Announced new mental health resources to provide information and resources to enhance the promotion of mental health and the social and emotional well-being among children and students.
Launched the Return To School Roadmap to provide key resources and supports for students, parents, educators, and school communities to build excitement around returning to classrooms this school year and outline how federal funding can support the safe and sustained return to in-person learning.
Released three volumes of the COVID-19 Handbook.
Hosted a National Safe School Reopening Summit.
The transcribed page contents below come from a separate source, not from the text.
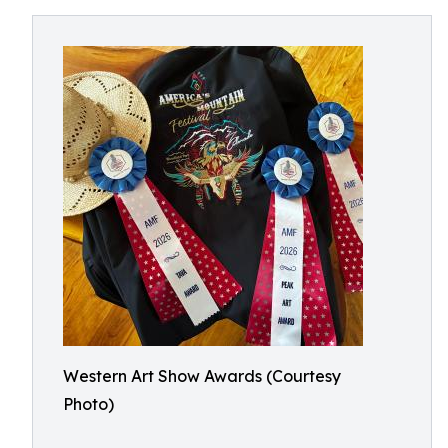
Western Art Show Awards (Courtesy
Photo)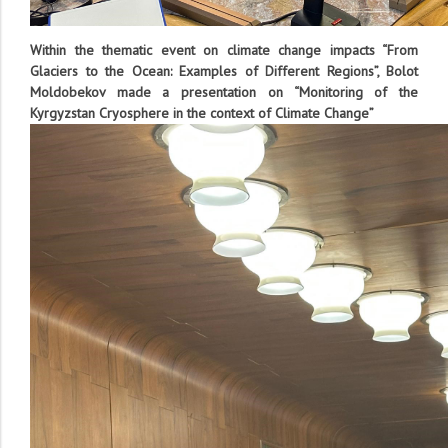
Within the thematic event on climate change impacts “From
Glaciers to the Ocean: Examples of Different Regions”, Bolot
Moldobekov made a presentation on “Monitoring
of
the
Kyrgyzstan
Cryosphere in the context of
Climate Change”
Announced a new grant program to provide additional funding to school districts that have been financially penalized for implementing strategies to prevent the spread of COVID-19, such as universal indoor masking.
Prioritized the vaccination of educators, school staff, and childcare workers.
Provided $10 billion in funding for COVID-19 testing for preK-12 educators, staff, and students.
Launched a series of equity summits focused on addressing inequities that existed before but were made worse by the pandemic.
Released a report on the disparate impacts of COVID-19 on underserved communities.
Developed a Safer Schools and Campuses Best Practices Clearinghouse elevating hundreds of best practices to support schools’ efforts to reopen safely and address the impacts of COVID-19 on students, educators, and communities.
In addition to the actions the Biden Administration has taken to reopen schools, the President has proposed critical investments through his Build Back Better Agenda. The Build Back Better agenda will offer universal and free preschool for all 3- and 4-year-olds, make education beyond high school more affordable—including offering more trainings and apprenticeships, increasing the maximum Pell Grants, expanding access to DREAMers, and making historic investments in Historically Black Colleges and Universities, Tribal Colleges and Universities, and minority-serving institutions, among other provisions.